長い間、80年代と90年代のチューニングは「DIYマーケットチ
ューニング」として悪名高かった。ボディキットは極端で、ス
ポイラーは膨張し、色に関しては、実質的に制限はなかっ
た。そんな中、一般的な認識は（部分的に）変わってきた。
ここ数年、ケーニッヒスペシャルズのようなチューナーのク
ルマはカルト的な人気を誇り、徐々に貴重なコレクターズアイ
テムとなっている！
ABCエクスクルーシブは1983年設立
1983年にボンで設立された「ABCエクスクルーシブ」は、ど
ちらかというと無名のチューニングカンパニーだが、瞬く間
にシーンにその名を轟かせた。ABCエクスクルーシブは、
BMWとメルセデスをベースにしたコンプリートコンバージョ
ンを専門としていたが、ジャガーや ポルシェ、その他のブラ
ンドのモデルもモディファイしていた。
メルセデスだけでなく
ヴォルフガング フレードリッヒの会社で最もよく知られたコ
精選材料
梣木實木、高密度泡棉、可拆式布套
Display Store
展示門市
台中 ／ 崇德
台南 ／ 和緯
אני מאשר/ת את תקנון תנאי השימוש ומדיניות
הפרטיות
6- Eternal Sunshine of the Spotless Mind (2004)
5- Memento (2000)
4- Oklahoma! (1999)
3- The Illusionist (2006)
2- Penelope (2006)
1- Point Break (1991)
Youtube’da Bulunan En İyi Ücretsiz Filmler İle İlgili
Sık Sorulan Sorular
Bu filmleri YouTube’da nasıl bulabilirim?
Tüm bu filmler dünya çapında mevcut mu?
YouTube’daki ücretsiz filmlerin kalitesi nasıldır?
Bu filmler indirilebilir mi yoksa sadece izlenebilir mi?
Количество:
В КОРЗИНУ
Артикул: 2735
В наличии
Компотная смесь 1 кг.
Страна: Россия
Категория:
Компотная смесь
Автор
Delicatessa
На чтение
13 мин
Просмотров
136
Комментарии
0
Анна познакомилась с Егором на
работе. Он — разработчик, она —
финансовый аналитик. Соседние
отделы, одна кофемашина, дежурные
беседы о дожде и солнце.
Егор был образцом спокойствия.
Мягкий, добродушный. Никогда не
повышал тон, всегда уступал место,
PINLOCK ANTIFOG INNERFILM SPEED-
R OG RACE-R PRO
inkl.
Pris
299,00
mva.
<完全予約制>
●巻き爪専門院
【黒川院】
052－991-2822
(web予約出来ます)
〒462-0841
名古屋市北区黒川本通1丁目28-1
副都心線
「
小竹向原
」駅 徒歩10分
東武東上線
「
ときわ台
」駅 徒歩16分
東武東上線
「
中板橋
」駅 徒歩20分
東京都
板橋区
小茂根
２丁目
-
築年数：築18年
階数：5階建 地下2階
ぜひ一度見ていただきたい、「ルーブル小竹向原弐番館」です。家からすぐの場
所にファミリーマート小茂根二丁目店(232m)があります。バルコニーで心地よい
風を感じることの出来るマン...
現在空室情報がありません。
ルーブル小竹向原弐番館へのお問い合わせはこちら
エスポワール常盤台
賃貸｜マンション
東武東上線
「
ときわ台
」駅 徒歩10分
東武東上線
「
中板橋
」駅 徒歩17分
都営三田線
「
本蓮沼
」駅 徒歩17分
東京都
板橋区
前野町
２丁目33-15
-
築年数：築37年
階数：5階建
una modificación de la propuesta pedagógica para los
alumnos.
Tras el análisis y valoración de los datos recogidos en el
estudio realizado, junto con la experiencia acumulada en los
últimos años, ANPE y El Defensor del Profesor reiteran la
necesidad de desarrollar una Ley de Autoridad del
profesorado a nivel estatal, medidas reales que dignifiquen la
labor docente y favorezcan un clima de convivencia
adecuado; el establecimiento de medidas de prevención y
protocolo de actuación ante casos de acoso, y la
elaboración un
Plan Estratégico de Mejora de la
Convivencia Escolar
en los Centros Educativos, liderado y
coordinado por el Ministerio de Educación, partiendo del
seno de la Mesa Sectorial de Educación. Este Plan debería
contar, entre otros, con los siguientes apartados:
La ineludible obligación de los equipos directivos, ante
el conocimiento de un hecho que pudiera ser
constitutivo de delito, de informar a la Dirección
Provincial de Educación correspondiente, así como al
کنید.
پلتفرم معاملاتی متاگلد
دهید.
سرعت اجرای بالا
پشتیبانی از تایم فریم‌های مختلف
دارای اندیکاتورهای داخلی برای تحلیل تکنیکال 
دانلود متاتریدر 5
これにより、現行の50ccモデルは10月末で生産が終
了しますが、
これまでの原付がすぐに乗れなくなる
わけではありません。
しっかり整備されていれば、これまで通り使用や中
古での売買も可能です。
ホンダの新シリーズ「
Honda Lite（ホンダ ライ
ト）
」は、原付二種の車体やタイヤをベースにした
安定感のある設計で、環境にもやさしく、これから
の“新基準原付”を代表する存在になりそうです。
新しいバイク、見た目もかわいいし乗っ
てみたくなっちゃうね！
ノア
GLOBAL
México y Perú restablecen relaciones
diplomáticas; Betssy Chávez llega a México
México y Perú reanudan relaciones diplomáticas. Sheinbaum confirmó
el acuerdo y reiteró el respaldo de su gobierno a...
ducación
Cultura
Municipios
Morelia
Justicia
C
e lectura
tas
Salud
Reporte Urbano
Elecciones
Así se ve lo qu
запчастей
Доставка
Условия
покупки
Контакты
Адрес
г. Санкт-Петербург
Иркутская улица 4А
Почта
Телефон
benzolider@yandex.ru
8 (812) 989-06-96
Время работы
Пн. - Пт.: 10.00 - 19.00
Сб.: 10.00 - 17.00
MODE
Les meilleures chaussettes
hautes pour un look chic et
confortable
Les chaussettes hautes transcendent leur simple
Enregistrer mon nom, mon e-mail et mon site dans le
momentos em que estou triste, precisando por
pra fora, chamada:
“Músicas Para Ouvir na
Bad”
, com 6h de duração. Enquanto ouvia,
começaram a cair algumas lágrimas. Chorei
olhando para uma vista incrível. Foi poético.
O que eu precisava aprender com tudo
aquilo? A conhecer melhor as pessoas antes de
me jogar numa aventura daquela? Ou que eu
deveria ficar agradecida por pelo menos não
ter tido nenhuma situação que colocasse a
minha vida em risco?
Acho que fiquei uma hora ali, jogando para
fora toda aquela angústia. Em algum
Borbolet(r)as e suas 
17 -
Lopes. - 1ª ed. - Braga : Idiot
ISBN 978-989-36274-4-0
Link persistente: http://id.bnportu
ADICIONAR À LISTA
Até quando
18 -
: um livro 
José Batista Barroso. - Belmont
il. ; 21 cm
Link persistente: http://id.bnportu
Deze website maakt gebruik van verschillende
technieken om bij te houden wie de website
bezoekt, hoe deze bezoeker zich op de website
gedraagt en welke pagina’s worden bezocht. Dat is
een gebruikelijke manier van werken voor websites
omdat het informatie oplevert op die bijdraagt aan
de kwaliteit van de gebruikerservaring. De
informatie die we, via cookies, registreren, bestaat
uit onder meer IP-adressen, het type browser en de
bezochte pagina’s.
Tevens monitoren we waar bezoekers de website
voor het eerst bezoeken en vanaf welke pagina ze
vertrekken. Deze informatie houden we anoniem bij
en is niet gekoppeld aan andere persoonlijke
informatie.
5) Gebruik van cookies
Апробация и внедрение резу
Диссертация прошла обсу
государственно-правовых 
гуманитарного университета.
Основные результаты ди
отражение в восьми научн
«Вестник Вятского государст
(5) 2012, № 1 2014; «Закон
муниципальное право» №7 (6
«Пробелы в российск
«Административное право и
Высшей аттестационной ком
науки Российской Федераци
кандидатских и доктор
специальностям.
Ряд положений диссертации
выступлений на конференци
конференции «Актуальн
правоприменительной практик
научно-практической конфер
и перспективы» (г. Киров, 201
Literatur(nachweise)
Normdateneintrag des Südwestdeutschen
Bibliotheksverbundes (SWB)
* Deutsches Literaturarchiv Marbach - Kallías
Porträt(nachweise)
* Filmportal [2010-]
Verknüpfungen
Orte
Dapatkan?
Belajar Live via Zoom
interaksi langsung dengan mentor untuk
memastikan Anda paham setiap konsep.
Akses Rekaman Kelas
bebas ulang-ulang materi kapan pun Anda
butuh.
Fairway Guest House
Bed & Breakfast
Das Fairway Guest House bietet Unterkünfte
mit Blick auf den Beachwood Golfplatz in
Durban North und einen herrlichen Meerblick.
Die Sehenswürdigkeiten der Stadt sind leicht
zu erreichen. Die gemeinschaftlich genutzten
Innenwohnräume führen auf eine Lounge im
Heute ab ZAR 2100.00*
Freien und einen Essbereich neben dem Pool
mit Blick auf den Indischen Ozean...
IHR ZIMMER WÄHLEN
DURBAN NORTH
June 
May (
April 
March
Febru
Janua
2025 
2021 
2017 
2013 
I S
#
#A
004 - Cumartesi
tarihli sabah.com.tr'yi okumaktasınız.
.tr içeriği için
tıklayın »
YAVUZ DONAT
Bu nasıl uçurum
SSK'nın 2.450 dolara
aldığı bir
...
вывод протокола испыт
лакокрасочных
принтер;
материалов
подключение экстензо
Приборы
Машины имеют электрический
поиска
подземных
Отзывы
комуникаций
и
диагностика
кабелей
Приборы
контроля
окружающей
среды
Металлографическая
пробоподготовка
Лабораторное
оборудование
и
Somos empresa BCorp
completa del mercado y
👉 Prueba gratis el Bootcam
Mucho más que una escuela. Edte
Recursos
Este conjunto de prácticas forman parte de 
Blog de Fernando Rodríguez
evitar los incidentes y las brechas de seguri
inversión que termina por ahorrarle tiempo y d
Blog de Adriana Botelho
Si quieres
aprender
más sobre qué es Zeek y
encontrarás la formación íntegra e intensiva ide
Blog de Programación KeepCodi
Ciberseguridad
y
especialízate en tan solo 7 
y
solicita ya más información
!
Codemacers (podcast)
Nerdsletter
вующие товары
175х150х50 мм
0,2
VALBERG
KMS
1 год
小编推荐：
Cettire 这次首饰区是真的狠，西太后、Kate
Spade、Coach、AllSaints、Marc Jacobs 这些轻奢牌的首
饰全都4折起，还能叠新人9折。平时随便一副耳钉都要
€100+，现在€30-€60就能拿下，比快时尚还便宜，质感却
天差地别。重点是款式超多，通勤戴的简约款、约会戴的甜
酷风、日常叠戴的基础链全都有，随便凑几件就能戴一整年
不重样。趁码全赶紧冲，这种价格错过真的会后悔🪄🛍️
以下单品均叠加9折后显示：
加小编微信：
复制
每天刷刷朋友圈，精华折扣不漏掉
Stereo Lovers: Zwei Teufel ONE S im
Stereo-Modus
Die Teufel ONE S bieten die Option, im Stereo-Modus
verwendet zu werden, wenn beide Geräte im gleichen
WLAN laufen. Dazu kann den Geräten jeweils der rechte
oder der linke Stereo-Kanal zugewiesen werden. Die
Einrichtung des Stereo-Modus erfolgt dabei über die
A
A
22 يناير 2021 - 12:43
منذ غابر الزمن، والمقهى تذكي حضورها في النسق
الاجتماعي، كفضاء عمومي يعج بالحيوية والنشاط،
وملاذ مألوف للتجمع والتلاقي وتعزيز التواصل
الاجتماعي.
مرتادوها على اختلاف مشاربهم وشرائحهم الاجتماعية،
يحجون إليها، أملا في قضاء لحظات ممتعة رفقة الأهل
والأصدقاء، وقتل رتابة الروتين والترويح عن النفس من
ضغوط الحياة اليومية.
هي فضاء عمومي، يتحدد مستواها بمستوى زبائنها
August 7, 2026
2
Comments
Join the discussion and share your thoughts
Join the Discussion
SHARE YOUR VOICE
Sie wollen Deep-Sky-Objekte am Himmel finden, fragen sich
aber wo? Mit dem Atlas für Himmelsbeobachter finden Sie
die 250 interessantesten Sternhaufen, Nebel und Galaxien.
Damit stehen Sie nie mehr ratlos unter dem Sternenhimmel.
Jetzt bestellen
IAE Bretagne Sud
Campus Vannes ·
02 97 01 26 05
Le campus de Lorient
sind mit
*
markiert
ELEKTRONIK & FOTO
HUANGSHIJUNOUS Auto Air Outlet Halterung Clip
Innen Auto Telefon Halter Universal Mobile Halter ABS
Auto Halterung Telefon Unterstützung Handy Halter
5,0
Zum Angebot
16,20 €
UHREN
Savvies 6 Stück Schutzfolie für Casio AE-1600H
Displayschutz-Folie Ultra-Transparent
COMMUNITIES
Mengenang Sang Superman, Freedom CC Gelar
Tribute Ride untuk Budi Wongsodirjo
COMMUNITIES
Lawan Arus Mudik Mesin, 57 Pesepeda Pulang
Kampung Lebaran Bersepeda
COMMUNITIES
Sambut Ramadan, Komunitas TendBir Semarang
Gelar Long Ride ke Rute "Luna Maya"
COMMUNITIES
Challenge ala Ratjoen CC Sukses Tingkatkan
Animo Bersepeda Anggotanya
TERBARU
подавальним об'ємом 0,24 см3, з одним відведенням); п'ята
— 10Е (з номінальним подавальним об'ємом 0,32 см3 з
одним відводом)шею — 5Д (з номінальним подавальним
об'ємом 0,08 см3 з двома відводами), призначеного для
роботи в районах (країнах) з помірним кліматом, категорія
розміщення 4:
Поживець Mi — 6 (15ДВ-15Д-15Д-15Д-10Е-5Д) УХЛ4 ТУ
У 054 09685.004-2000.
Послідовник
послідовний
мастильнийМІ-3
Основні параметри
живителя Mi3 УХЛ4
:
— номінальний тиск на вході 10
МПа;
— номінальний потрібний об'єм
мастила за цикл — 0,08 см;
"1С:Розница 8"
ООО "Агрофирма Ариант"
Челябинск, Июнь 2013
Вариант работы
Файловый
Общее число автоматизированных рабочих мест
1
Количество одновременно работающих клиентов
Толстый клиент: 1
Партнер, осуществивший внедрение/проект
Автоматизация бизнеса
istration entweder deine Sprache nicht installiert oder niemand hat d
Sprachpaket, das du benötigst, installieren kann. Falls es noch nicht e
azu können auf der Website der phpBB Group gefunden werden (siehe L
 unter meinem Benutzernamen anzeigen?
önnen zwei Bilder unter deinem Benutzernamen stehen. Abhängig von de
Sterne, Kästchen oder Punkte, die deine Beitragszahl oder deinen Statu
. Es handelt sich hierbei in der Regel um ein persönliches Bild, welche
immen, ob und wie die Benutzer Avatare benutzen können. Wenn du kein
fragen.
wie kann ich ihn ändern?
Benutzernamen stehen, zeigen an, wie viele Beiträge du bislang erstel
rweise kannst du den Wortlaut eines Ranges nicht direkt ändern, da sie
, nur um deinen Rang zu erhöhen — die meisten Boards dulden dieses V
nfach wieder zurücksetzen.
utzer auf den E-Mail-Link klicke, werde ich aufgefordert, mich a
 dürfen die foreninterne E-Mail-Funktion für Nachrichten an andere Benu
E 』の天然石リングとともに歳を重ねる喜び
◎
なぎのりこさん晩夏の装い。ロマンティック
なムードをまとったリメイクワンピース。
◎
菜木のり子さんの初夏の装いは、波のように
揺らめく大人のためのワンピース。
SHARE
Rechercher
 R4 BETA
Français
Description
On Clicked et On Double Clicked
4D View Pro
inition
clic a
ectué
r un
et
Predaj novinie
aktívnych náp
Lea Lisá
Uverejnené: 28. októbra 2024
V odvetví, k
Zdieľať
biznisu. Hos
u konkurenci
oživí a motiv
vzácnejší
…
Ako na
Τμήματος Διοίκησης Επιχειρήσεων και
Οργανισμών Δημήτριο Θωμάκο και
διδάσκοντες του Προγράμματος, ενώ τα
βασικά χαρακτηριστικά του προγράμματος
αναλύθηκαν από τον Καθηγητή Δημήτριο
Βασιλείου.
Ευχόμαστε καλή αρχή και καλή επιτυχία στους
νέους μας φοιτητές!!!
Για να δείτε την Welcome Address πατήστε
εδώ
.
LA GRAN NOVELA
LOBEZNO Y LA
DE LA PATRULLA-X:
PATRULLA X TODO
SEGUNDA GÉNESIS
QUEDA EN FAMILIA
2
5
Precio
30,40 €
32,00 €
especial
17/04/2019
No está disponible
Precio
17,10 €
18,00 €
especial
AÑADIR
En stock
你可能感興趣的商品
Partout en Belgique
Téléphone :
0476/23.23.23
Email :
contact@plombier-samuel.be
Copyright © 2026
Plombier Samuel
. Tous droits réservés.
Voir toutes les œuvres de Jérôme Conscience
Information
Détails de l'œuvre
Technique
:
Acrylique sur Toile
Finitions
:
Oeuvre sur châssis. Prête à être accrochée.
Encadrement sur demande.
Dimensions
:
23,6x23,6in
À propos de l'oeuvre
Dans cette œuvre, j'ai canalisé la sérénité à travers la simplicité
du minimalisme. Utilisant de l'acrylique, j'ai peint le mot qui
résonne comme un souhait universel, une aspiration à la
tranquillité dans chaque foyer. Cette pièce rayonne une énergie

☆ ☆ ☆

**TASK TO CARRY OUT**
Where a line in the records above includes the string "finden", show it.

**SOLUTION TO THIS EXERCISE**
Sie wollen Deep-Sky-Objekte am Himmel finden, fragen sich
aber wo? Mit dem Atlas für Himmelsbeobachter finden Sie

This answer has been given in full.